Bed Three
A night nurse at a county hospital dreads the footsteps at 1 a.m.—Old Wei has come again to bring congee to his late wife.
Shen Wan had worked the night shift for three years. What she feared was not the emergencies, but the footsteps at half past one.
Old Wei had come again.
He always took the stairs, never the elevator—too stuffy, he said. In his hand was an aluminum lunchbox, its lid wrapped in an old towel so the congee would not spill. At Bed Three in the internal medicine ward, he set the box down gently, pulled over a plastic stool, and sat as if he were home.
The patient in Bed Three was a girl in her twenties, pneumonia, an oxygen tube in her nose, sleeping deeply. Wei ignored her and began to talk.
“Xiaojun called today. Said the project’s busy, he won’t make it home for the festival.” He paused. “I told him you doted on Xiaojun most. You’d have scolded me for saying so.”
Shen Wan heard him from the nurses’ station and flipped her chart loudly. Sister Ma had told her more than once to keep him away; Bed Three’s family had complained. Each time Shen Wan said the old man sat half an hour and left, quiet as could be.

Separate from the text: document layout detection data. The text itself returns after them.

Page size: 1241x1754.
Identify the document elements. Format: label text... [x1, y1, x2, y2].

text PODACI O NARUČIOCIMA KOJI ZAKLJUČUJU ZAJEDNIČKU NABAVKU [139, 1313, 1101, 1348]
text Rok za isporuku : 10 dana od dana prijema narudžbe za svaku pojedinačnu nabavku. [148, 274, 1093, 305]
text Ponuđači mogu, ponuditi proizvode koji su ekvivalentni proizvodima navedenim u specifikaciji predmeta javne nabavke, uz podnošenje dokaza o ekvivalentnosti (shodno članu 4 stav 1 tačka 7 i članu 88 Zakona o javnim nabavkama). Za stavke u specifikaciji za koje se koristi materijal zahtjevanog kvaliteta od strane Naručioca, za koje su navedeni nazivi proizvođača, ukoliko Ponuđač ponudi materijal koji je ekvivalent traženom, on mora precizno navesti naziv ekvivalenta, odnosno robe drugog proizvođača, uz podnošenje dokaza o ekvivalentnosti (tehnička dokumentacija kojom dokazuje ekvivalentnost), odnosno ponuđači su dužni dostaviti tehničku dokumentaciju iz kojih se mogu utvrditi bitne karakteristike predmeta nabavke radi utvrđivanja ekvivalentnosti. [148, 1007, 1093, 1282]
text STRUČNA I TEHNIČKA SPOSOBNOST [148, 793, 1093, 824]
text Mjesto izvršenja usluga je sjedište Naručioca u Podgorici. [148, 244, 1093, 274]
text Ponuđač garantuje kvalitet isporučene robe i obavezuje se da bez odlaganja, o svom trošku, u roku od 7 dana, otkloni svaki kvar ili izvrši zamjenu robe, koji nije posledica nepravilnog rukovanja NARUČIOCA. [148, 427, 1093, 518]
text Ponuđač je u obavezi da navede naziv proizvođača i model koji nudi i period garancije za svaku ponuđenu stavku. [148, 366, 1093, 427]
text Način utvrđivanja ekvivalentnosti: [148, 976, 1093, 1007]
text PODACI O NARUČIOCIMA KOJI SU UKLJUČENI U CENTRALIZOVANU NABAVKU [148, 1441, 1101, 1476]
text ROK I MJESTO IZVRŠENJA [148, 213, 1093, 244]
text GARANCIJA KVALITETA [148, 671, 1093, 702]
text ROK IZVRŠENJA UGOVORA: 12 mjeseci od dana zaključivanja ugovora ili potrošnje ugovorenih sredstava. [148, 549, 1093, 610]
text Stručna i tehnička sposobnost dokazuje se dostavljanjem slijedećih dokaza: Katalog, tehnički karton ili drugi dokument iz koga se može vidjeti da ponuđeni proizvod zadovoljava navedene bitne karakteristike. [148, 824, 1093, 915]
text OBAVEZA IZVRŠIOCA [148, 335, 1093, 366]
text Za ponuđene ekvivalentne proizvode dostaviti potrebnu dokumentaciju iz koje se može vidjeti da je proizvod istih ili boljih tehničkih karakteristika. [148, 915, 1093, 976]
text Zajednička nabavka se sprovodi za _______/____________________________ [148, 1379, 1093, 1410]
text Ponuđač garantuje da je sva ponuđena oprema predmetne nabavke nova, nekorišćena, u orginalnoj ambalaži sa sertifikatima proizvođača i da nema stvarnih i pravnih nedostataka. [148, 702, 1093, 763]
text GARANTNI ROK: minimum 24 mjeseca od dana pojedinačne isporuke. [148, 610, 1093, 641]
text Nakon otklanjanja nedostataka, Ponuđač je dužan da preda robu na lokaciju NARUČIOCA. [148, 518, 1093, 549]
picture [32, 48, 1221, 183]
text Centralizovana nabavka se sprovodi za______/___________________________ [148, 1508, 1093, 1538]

Wei’s wife, Zhou Xiulan, had died in that very bed two years before, of liver cancer. Shen Wan had checked the old record; the bed number was identical. Since then, every few nights, Wei arrived with his lunchbox and sat until nearly dawn.

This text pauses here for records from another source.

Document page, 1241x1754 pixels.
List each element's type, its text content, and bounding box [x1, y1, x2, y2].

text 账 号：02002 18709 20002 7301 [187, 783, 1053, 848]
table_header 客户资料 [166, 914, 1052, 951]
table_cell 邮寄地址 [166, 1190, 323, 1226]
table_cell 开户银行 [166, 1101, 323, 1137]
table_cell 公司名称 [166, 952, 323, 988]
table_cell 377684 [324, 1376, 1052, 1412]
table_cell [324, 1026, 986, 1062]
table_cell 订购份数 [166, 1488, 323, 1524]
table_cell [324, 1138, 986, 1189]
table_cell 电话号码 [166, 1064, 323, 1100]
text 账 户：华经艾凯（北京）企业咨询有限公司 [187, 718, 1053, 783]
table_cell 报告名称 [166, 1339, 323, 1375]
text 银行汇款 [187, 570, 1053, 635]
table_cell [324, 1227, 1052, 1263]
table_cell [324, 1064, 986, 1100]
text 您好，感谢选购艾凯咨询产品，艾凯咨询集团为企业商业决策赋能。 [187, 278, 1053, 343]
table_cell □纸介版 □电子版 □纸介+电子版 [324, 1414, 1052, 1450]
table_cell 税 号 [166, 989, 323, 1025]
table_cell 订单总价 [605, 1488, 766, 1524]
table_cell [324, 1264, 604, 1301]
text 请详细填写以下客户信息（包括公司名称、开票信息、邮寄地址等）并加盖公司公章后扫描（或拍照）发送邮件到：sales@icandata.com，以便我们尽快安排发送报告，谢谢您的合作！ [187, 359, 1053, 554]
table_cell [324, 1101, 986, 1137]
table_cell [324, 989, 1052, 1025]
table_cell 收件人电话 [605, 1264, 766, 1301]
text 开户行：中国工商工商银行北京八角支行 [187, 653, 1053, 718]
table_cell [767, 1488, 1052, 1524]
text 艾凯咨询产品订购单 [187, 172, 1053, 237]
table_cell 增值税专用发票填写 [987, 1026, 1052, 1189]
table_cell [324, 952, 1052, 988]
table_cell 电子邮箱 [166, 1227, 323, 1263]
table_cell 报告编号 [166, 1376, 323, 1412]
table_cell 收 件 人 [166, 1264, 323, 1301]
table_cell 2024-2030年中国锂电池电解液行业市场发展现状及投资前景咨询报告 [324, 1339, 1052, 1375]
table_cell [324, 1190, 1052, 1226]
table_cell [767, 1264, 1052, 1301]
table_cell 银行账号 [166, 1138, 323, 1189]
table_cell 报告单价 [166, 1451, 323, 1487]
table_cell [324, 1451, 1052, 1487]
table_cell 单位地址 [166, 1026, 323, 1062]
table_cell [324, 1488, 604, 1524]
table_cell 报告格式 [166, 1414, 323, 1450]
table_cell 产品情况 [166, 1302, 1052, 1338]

Once Shen Wan could not help asking, “Uncle Wei, who is the congee for?”
Wei lifted the towel to reveal pale yellow millet congee. “For her. Weak stomach, can’t take cold food.”
“Where… where is she?”
Wei tilted his head toward Bed Three, then pointed out the window. “Right there. See the osmanthus? She planted it.”

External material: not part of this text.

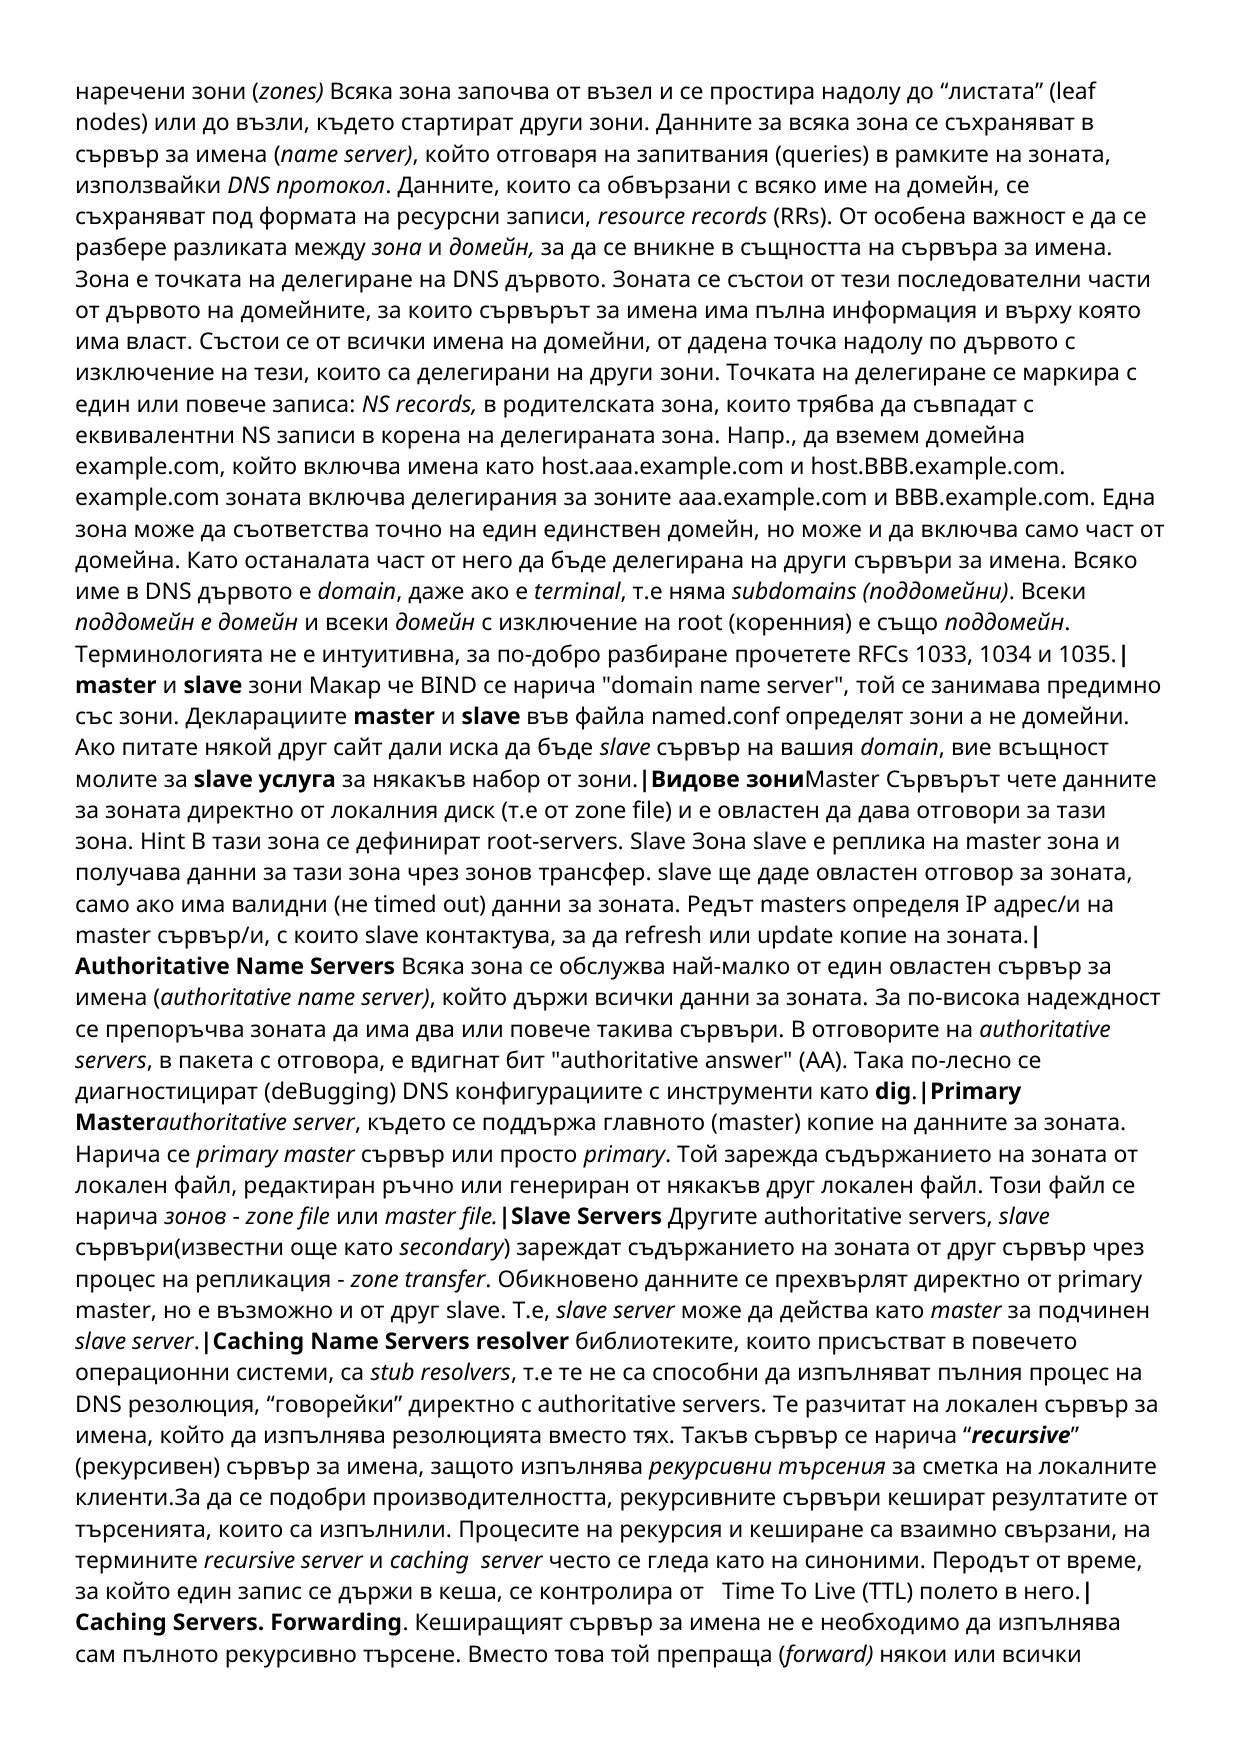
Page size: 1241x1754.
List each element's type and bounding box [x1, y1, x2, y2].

text [75, 75, 1165, 1669]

Outside the ward there was indeed an osmanthus tree, planted by someone long ago. No one could say which one had been Zhou Xiulan’s.
On the coldest night last winter, Wei did not come. His son Xiaojun burst into the station, breathless, saying his father had fallen and was in the ICU. Shen Wan followed. Wei was on a ventilator; when he saw her, he fished a key from under his pillow.
“Bed Three… the cabinet,” his lips moved. “The congee. Don’t let it cool.”
Xiaojun later explained that at home his father boiled a pot of millet congee every afternoon, packed it, and at half past one left the house on the dot. After his mother died, it became an unbroken ritual. Xiaojun had reasoned with him; the old man nodded, and the next day did the same.
Wei passed away. As he had asked, Shen Wan went to his home. The door was unlocked. The room smelled of rice. A small pot on the stove was still warm; beside it sat an empty lunchbox, its towel folded neat. On the windowsill was a photograph of Zhou Xiulan laughing, with a line on the back: Xiulan, the osmanthus is in bloom.
Shen Wan slipped the photo into her coat. Back at the ward, the girl from Bed Three had moved to a regular room; the bed stood empty. Shen Wan drew the curtain, then opened it halfway, to the angle Wei had always sat.
Later, on night shift, Shen Wan sometimes cooked an extra pot of congee. Not for anyone—she just kept it warm on the station’s small burner. Sister Ma asked whom she was saving it for. She said, in case someone comes.
Old Wei would never come again. Yet the smell of millet congee seemed to linger in the corridor, mixed with osmanthus, strongest at midnight.
Shen Wan no longer feared those footsteps. What she feared was the day they truly stopped.